▶ How to complete this task: Please pull out every one of the lines below that contains the string "agro", copying each in full. Case counts.

▶ Given data:
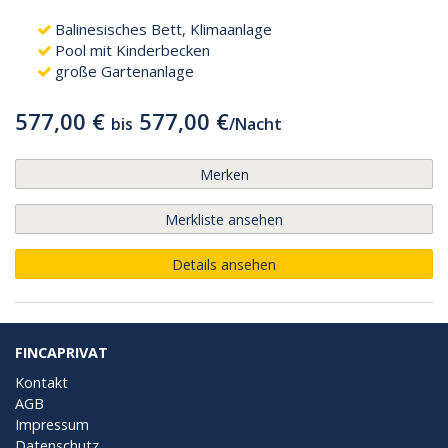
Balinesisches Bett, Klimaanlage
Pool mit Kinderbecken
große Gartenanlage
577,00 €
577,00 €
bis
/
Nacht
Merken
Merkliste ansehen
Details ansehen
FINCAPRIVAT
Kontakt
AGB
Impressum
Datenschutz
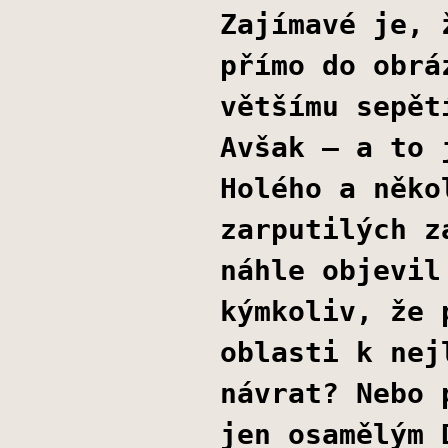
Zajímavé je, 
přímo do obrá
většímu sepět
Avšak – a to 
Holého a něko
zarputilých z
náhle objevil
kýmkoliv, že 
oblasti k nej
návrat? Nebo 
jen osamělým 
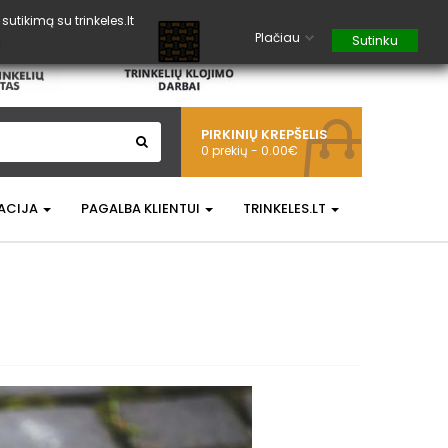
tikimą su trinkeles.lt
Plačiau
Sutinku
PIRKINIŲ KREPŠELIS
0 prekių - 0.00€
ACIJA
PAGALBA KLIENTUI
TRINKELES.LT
...
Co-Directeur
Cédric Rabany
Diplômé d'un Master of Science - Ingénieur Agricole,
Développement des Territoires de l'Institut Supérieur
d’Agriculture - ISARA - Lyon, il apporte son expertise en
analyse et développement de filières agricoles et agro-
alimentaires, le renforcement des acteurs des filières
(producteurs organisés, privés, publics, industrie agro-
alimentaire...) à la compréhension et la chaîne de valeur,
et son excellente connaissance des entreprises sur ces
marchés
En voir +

▶ Your response:
analyse et développement de filières agricoles et agro-
(producteurs organisés, privés, publics, industrie agro-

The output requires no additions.